■ GIVEN DATA ■
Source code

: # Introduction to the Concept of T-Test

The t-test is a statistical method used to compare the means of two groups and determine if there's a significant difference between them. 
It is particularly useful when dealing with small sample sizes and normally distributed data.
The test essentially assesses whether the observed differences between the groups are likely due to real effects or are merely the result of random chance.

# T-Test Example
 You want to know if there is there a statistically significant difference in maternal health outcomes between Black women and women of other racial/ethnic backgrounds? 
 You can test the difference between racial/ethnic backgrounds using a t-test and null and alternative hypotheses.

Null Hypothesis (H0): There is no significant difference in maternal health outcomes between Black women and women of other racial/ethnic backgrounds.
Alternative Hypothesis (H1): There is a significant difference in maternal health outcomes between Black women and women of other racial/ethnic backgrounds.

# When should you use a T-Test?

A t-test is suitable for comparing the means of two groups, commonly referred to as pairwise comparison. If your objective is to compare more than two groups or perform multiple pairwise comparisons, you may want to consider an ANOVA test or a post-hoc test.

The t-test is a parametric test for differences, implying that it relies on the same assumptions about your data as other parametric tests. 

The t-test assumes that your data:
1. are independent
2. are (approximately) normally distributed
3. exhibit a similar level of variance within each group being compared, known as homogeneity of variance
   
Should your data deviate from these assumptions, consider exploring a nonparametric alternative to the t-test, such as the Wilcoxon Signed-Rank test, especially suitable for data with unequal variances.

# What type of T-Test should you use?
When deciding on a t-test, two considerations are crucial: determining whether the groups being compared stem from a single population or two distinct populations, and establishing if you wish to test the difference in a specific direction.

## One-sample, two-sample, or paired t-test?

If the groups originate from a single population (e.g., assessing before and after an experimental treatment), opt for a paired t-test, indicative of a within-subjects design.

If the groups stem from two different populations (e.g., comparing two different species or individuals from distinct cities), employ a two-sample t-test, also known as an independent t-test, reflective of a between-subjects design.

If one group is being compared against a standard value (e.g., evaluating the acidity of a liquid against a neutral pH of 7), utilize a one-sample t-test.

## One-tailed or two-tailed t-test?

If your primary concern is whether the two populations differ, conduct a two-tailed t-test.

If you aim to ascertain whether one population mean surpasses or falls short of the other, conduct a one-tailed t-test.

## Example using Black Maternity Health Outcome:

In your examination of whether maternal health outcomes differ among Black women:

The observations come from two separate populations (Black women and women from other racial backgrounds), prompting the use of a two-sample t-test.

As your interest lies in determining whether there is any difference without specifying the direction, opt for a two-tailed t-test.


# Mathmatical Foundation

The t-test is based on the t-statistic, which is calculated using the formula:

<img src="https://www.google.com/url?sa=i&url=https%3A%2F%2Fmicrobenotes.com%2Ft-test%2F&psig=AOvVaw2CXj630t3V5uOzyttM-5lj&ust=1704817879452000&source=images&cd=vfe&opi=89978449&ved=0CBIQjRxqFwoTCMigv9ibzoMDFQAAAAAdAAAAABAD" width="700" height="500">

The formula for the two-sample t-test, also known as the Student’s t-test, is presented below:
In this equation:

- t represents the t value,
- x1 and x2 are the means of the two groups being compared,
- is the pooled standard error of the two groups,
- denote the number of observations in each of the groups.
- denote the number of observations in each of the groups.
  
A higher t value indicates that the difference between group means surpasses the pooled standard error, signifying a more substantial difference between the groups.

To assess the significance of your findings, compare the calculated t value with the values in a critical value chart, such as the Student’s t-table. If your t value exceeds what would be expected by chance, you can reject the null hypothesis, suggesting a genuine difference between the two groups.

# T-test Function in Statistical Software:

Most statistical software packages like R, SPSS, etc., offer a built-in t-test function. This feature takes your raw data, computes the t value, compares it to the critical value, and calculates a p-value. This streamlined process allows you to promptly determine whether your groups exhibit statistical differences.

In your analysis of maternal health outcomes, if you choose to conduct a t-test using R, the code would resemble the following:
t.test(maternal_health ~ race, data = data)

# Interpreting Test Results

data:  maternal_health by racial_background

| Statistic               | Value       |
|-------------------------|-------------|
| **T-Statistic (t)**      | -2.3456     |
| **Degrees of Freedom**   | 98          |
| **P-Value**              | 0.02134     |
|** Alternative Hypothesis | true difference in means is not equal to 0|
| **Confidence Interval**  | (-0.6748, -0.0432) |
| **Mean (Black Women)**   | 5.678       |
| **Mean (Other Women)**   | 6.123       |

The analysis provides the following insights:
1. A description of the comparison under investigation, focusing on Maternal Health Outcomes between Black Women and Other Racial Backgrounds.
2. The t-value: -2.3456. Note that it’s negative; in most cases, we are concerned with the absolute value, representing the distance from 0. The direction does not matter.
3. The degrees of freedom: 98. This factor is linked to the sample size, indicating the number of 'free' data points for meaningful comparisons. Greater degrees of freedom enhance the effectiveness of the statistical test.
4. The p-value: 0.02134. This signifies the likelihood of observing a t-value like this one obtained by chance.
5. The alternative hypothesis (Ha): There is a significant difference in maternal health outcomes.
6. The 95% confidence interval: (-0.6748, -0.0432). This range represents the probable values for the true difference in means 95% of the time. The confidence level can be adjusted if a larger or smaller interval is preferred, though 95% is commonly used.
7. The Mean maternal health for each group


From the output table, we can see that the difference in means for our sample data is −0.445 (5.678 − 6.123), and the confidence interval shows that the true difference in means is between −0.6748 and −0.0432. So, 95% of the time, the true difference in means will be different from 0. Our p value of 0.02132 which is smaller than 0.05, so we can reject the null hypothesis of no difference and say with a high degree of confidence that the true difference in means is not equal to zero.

■ TASK REQUIREMENTS ■
Express the items above, from their first line up to and including the line with "Should your data", as a JSON list of strings with one string per line, skipping blank lines.

■ ANSWER SECTION ■
[
  "Source code",
  ": # Introduction to the Concept of T-Test",
  "The t-test is a statistical method used to compare the means of two groups and determine if there's a significant difference between them. ",
  "It is particularly useful when dealing with small sample sizes and normally distributed data.",
  "The test essentially assesses whether the observed differences between the groups are likely due to real effects or are merely the result of random chance.",
  "# T-Test Example",
  " You want to know if there is there a statistically significant difference in maternal health outcomes between Black women and women of other racial/ethnic backgrounds? ",
  " You can test the difference between racial/ethnic backgrounds using a t-test and null and alternative hypotheses.",
  "Null Hypothesis (H0): There is no significant difference in maternal health outcomes between Black women and women of other racial/ethnic backgrounds.",
  "Alternative Hypothesis (H1): There is a significant difference in maternal health outcomes between Black women and women of other racial/ethnic backgrounds.",
  "# When should you use a T-Test?",
  "A t-test is suitable for comparing the means of two groups, commonly referred to as pairwise comparison. If your objective is to compare more than two groups or perform multiple pairwise comparisons, you may want to consider an ANOVA test or a post-hoc test.",
  "The t-test is a parametric test for differences, implying that it relies on the same assumptions about your data as other parametric tests. ",
  "The t-test assumes that your data:",
  "1. are independent",
  "2. are (approximately) normally distributed",
  "3. exhibit a similar level of variance within each group being compared, known as homogeneity of variance",
  "Should your data deviate from these assumptions, consider exploring a nonparametric alternative to the t-test, such as the Wilcoxon Signed-Rank test, especially suitable for data with unequal variances."
]